A tool to punish men
Wish I'd said that!
[Reprinted from Issues & Views February 24, 2003]
Here is another case where a decree, that is briefly and clearly stated, is purposely distorted to achieve particular ends. An earlier example of this phenomenon is apparent in what was done to the Supreme Court decision on Brown vs. Board of Education, a law that initially gave the right to all children to attend schools nearest their homes. We've watched the sorry mess that ensued, as race-mongering mischief makers have spent over 40 years bringing turbulence to the country's education system.
Of another case, Phyllis Schlafly of the Eagle Forum describes what has happened since 1972, when Title IX, an amendment of the Department of Education, was implemented by President Nixon:
Title IX of the Education Amendments of 1972 is a simple, straightforward federal law requiring that schools and colleges receiving federal funds not discriminate "on the basis of sex." The law says nothing about equal numbers of men and women, sex-integration, "proportionality," quotas, affirmative action, remedies for underrepresentation or past discrimination, or even about sports.
Reasonable people would understand this law as requiring institutions to offer equal educational opportunities to women, not as making it the federal government's business if more women than men enroll in women's studies courses, and more men than women play football. But now enter from stage left a feminist named Bernice Sandler who took over the Office of Civil Rights in Jimmy Carter's Department of Education.
She picked the innocuous word "proportionality" out of the dictionary (not out of the law), and turned it into a feminist code word for one of three tests by which college athletic departments would be judged as to their compliance with Title IX. She created a new definition for this word: if 56 percent of a student body is female, then 56 percent of the students playing on athletic teams must be female.

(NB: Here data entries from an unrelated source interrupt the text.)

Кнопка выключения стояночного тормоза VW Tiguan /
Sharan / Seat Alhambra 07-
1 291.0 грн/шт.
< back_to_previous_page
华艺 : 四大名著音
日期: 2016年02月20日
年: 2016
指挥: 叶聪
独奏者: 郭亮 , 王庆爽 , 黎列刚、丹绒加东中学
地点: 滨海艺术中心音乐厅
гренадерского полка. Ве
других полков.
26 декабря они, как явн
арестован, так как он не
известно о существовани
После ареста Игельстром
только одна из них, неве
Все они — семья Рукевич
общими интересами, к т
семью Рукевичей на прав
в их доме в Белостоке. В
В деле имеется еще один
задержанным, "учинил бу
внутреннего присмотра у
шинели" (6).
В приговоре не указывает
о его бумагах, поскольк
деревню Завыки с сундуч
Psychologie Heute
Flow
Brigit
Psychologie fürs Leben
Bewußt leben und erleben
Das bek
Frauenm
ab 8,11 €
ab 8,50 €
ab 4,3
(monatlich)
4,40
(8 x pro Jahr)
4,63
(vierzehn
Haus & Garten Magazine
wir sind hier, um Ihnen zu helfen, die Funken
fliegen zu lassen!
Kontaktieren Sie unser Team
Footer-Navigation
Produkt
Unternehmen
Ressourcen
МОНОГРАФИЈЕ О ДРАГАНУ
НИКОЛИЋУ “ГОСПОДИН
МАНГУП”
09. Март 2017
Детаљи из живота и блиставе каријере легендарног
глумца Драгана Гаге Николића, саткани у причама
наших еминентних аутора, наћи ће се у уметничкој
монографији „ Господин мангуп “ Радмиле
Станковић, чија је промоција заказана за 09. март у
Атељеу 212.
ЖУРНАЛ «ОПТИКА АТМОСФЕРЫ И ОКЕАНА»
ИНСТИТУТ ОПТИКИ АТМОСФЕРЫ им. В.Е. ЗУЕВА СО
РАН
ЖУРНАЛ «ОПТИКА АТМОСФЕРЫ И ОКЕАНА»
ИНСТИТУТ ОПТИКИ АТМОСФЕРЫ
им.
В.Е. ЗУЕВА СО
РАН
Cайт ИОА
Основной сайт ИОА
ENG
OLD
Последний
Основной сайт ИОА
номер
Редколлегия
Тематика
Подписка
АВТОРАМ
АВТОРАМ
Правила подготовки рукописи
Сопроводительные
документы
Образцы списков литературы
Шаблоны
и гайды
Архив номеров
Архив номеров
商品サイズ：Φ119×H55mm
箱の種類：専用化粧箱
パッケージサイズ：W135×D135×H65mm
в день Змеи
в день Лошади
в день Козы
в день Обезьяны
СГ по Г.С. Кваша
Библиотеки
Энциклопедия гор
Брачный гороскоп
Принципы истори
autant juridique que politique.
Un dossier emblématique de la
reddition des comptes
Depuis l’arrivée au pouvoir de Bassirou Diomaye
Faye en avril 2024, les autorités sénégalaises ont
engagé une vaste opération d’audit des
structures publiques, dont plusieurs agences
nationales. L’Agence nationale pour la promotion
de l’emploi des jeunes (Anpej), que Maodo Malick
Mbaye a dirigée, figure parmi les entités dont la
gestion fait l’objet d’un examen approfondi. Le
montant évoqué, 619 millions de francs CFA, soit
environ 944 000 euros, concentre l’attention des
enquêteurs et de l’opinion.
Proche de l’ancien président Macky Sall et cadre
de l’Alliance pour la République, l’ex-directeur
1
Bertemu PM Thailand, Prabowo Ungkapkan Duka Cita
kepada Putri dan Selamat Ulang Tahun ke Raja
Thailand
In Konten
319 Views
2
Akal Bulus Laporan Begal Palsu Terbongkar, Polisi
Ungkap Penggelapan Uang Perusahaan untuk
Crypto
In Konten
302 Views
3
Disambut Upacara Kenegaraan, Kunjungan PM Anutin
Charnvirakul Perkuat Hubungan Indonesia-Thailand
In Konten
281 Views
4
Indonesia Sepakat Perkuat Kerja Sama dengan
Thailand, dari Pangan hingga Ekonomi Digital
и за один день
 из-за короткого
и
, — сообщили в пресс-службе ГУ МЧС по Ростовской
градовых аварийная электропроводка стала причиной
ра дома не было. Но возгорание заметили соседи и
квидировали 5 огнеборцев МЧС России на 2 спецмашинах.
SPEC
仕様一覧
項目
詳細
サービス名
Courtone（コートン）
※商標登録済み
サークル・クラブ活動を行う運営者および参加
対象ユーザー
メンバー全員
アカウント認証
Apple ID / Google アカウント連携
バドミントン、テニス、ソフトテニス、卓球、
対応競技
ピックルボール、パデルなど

This rule is not only unfair but ridiculous because men like to play sports far more than women do. It's a fact of human nature that female college students do not seek to play on athletic teams in anywhere near the percentage that male students do. . . .
During the Clinton Administration, Title IX was aggressively used to abolish college men's sports as well as to create women's teams. In line with feminist ideological goals, the teams abolished were those where men excel, i.e., men's wrestling, men's gymnastics, men's golf, and football.
Colleges have eliminated 171 wrestling teams (40 percent of the national total) plus hundreds of other sports in which men excel, many of them trophy-winning teams. The evidence is overwhelming that Title IX has been turned into a tool to punish men.
The effect on men's sports, and specifically on wrestling teams, is not an unintended consequence. The feminists' intention is to eliminate everything that is masculine or macho, and to pretend that women are equal to men in physical prowess and desire.